Sometimes, a bulky blonde boy would shyly shuffle up to her stump, and would present the girl with something found on the ground, like a flower or a funnily shaped rock. The girl would smile brightly at the boy.
The boy would turn red, and would hastily return to his friends, proudly returning to talk to a lanky dark-haired boy and two boys who looked almost the same, save the color of their hair. They would laugh at him, and he would beam, his tousled light blond hair not as bright as his smile.

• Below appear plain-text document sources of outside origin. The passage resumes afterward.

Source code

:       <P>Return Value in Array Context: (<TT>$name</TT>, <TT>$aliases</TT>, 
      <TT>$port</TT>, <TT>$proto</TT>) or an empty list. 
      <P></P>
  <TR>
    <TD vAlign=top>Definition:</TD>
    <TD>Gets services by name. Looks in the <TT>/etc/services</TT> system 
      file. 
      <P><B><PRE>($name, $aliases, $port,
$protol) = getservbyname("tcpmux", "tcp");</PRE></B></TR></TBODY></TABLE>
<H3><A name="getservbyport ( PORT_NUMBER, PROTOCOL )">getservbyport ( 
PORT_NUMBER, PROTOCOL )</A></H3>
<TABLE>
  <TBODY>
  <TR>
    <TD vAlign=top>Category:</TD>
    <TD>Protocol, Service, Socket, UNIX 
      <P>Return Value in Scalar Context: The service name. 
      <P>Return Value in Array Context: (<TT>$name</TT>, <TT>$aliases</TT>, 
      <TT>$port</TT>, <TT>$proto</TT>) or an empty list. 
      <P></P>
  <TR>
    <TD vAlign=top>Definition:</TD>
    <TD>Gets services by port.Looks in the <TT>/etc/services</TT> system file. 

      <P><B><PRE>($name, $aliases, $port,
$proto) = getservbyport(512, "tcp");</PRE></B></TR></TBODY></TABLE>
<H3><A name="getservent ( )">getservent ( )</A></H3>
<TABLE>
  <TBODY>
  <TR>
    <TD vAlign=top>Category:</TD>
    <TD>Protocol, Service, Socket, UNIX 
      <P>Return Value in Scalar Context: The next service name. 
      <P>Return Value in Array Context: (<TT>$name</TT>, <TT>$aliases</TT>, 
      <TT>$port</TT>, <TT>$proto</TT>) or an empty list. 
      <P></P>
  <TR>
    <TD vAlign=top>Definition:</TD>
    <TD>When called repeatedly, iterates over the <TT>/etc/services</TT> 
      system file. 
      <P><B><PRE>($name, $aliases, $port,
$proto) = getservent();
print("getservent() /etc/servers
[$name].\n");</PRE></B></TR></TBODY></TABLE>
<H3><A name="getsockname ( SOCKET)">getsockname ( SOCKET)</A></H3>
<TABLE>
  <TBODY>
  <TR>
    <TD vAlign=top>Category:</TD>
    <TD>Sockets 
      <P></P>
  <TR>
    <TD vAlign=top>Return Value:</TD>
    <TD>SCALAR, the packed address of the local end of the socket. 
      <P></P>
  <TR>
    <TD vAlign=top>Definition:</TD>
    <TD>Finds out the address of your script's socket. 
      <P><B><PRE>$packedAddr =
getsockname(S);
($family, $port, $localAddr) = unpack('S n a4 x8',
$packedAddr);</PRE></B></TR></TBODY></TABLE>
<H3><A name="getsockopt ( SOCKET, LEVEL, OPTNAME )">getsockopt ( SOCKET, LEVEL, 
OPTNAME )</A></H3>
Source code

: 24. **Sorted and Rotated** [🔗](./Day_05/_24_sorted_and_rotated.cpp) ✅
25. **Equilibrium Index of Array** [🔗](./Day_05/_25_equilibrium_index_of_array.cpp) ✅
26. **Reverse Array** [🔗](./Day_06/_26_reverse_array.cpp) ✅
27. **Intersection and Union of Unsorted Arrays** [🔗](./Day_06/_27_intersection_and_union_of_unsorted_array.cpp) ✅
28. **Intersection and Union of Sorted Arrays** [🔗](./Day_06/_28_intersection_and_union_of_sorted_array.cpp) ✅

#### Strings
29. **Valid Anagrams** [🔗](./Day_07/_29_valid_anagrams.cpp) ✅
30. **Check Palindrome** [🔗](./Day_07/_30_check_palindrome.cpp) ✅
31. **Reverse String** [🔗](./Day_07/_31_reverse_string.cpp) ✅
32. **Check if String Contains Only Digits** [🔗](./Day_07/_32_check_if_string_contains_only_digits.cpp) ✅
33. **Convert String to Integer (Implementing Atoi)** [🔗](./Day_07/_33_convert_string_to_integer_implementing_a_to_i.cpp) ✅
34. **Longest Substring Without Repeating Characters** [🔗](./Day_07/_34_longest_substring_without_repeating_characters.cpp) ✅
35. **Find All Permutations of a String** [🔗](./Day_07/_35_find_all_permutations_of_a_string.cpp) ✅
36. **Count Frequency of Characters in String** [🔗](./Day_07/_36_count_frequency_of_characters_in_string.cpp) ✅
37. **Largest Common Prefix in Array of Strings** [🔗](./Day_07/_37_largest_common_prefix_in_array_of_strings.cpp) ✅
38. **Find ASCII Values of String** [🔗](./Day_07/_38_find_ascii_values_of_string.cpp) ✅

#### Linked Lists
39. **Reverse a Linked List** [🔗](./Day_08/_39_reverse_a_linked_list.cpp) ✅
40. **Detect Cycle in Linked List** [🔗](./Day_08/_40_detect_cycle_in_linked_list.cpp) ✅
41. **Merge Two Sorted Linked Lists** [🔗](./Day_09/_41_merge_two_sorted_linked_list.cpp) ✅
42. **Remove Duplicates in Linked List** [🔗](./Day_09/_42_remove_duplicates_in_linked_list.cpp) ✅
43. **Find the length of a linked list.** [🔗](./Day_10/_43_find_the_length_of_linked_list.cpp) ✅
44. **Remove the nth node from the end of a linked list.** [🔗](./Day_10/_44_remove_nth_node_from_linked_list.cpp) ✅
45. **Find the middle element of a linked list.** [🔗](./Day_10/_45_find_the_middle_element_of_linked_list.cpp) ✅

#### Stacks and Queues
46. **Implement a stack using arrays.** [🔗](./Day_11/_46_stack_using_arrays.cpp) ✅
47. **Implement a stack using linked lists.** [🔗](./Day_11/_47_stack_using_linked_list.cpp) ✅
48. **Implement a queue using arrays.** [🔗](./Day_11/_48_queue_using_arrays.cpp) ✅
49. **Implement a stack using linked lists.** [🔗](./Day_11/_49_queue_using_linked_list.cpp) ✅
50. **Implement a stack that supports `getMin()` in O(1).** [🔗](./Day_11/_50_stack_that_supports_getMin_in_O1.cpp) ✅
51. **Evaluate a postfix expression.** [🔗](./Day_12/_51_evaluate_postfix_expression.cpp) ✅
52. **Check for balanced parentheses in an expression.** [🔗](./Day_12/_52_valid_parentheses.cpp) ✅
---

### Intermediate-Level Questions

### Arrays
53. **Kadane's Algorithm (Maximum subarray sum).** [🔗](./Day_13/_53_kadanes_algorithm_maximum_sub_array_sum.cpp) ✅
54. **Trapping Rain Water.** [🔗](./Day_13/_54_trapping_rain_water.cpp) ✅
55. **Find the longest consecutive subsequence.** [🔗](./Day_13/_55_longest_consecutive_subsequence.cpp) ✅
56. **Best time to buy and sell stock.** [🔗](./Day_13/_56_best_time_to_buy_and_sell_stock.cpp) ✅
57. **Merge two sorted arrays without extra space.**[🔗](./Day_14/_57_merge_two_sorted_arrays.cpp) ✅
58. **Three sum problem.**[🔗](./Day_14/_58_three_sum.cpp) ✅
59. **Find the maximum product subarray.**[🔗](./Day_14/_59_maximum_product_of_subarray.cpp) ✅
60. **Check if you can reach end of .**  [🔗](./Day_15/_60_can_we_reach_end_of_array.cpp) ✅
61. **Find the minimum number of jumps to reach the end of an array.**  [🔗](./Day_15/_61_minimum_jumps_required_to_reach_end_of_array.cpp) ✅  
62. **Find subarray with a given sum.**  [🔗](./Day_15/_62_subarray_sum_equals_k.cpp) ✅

Ymir saw the girl drop the gifts to the ground, returning to her book, the smile fading as quickly as it had come. Ymir would be filled with an urge to make her smile, to make her really smile, and to make the smile last.
The bell would ring, the kids would go file in the building, and Ymir would leave. She’d return to the library or the bluff or the creek or wherever she fancied. She never picked up cans anymore.
Moblit said, when she was accompanying him to the library, out of the blue, “I think you should go to school.”
She shook her head violently. “I don’t like school.”
“How would you know?” he asked gently.
She shrugged. She thought of her sword becoming a stick snapped in two on the ground, of heated arguments over a simple game, of a kid like her, away from the action, reading a book, lonely.
“Don’t make me go,” she said.
He sighed.
They passed a cluster of white flowers poking out of the sidewalk cracks.
“Let’s make a deal,” said Moblit, voice soft as the spring wind blowing.
“What?”
“If you do the schoolwork I assign for you, you don’t have to go to school this year. But promise me you’ll think about going next year.”
“Ok,” said Ymir cheerily.
“And that means all of the work. I won’t go easy on you,” he warned.
Ymir shrugged.
When they got the library, Ymir went to her spot to read, while Moblit hemmed and hawed in the textbook section. He eventually selected one. Harcort Elementary Mathematics.
He sat her down at one of the two tables in the library. The book fell open, the pages yellowed. He slid a pencil and some paper toward her.
“This is a practice assessment, to see where you are at. Do your best. I will be back in thirty minutes.”
Ymir opened her mouth, to say something biting, when Moblit raised an eyebrow at her, as if to say, you chose this, and picked up Slaughterhouse Five. She sulked, but picked up the pencil. “Time starts now.”